→ 本文抜粋:
図14に示すように、ガスメーター300は、上記のガスメーター110に対して、温度センサ302が設けられている点で異なり、その他の構成はガスメーター110と同一である。
【0091】
温度センサ302は、供給されたガスの温度を計測する。そして、メーター通信部166は、音速導出部160で導出された音速、温度センサ302で計測された温度、および、流量導出部162で導出された流量を1時間毎にセンター装置116に送信する。
【0092】
センター装置116では、発熱量導出部204が、ガスメーター300から受信した音速および温度に基づいて、ガスの単位発熱量(MJ/m
3)を導出する。
【0093】
また、差し水位置特定部208は、発熱量導出部204により導出されたガスの単位発熱量に基づいて、差し水位置を特定する。上記したように、ガス生成工場114で生成されたガスに水蒸気が混合した場合には単位発熱量が低下するので、差し水位置特定部208は、ガス供給管132における上流から下流に向かって接続されたガスメーター300での単位発熱量を監視することで、ある位置から下流にかけて単位発熱量が低くなっている場合には、単位発熱量が低くなった位置(最も上流側)に差し水が浸入していると判断する。
【0094】
以上のように、ガスメーター300を有するガスメーターシステムでは、ガスメーター300によりガスの温度および音速を計測、導出し、センター装置116により、ガスの温度および音速に基づいて、ガスメーター300に供給されているガスの単位発熱量を導出して監視することで、差し水の位置を特定することができる。

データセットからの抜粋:
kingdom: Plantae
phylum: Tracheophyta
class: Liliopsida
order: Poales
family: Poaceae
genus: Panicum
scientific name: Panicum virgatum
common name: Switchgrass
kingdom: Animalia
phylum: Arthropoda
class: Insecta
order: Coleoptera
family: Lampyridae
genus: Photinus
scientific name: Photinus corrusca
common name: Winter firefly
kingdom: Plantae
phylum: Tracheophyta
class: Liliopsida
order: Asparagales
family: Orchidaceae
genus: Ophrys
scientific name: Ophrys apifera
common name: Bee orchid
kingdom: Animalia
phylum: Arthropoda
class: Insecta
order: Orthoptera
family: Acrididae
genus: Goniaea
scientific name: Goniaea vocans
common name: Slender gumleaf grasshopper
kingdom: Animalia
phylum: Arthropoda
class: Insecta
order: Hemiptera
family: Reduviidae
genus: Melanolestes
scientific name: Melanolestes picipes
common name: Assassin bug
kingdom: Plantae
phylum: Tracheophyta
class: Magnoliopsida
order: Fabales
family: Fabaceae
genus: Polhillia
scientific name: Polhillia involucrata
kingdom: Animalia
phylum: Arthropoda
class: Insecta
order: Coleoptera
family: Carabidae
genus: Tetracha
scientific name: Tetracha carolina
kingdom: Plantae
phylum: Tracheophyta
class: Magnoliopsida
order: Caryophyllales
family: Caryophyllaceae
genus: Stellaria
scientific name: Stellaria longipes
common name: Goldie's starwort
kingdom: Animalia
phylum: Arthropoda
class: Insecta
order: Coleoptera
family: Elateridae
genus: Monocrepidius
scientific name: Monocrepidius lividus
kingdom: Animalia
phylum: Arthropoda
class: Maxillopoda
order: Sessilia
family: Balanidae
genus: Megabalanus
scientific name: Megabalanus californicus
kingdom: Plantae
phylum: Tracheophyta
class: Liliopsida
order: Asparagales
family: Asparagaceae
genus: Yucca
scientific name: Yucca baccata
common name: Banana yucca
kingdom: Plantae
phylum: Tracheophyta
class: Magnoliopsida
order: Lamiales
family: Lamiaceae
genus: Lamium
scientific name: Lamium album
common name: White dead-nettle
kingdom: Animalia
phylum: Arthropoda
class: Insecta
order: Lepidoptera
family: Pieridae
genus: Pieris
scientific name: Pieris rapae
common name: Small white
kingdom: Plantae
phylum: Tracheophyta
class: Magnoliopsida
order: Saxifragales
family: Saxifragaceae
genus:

→ 作業内容: ガスメーターで差し水の位置を突き止める話の本文抜粋について、最後の文のあとに続く部分を書いてください。

→ 作業結果:
【0095】
以上、添付図面を参照しながら本発明の好適な実施形態について説明したが、本発明はかかる実施形態に限定されないことは言うまでもない。当業者であれば、特許請求の範囲に記載された範疇内において、各種の変更例または修正例に想到し得ることは明らかであり、それらについても当然に本発明の技術的範囲に属するものと了解される。
【0096】
なお、上記の実施形態では、発熱量導出部204が、音速に基づいて単位発熱量を導出するようにしたが、差し水の位置が特定された場合には、差し水の位置よりも下流側に接続されたガスメーター110に対しては、浸入している水蒸気分の発熱量を減算補正した単位発熱量を導出するようにしてもよい。これにより、より適切な課金を行うことが可能となる。
【0097】
また、上記の実施形態では、センター装置116が、ガスメーター110で導出された音速、および、ガス生成工場114で導出されたガス特性に基づいて単位発熱量を導出するようにした。しかしながら、これに限らず、ガスメーター110が、導出した音速に基づいて、上記の式(8)を用いて単位発熱量を導出するようにしてもよい。また、ガスメーター110が、通過発熱量を導出するようにしてもよい。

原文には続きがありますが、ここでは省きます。